Drying processes of alfalfa green biomass (review)

Review examines the dehydration processes of alfalfa (Medicago sativa L.) green biomass, driven by the necessity to reduce its initial moisture content (70–80%) to levels 12–15% to prevent nutrient losses. The objective is to summarize and analyze the moisture transfer regularities in alfalfa tissues for the development of energy-efficient drying technologies. The review methodology is based on a systematic analysis of scientific literature (2015–2025) from eLIBRARY, Google Scholar, and ScienceDirect databases following the PRISMA-ScR protocol. The paper discusses the forms of water present in alfalfa: free water (85–90%), physicochemically bound water (10–15%) and chemically bound water, which determine the energy requirements of the dehydration process. The mechanisms of moisture transfer during the physiological (up to 40% moisture) and biochemical (40–15%) stages are analyzed, including intercellular, intracellular, and transmembrane diffusion. Three kinetic drying periods are identified: the constant rate period (free water evaporation) and two falling rate periods (bound water removal). Particular attention is given to the problem of asynchronous drying of leaves and stems, which leads to overdrying of leaves and degradation of nutrients.
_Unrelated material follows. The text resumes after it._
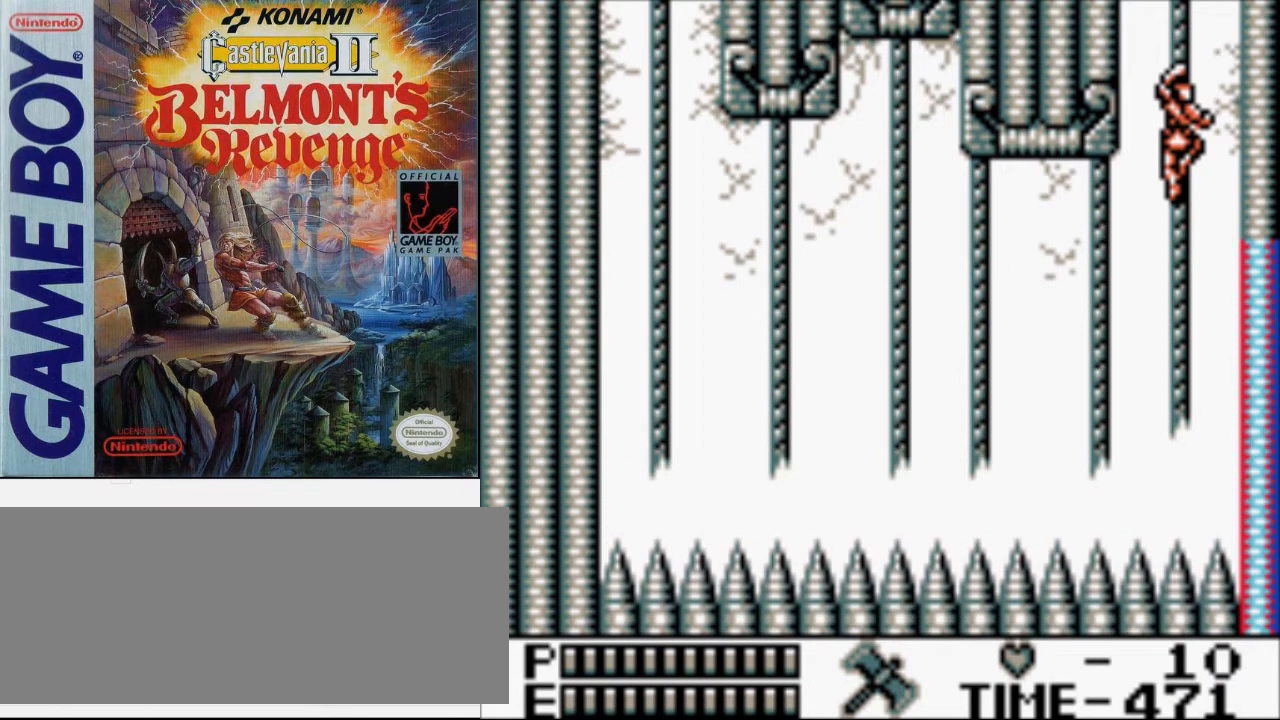
{"buttons": [], "events": []}
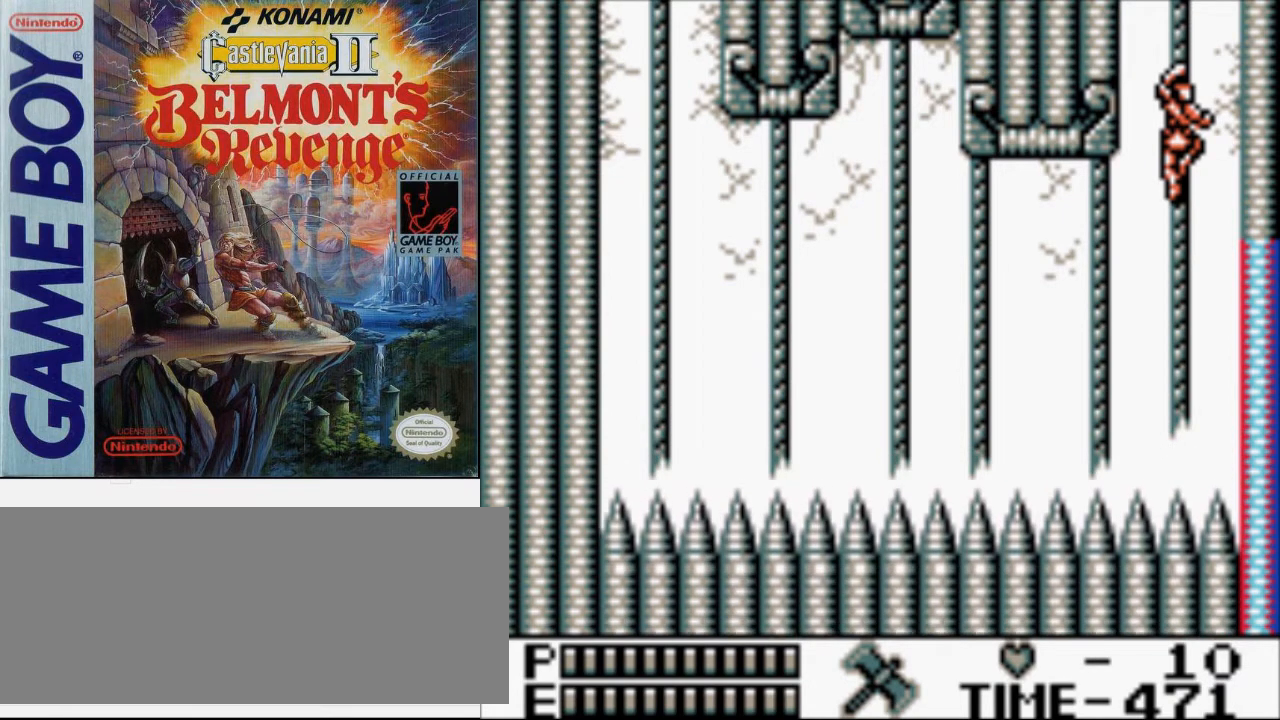
{"buttons": [], "events": [[33, "DPAD_UP", "down"], [367, "DPAD_UP", "up"]]}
Addressing this issue requires preliminary mechanical treatment of the stems to equalize drying kinetics, as well as the selection of adaptive drying regimes. The development of mathematical modeling of the drying process is analyzed – from empirical thin-layer models to comprehensive diffusion models of coupled heat and mass transfer adapted for drying equipment. The prospect of integrating artificial intelligence and CFD modeling to optimize drying regimes while preserving leaf fraction quality is highlighted.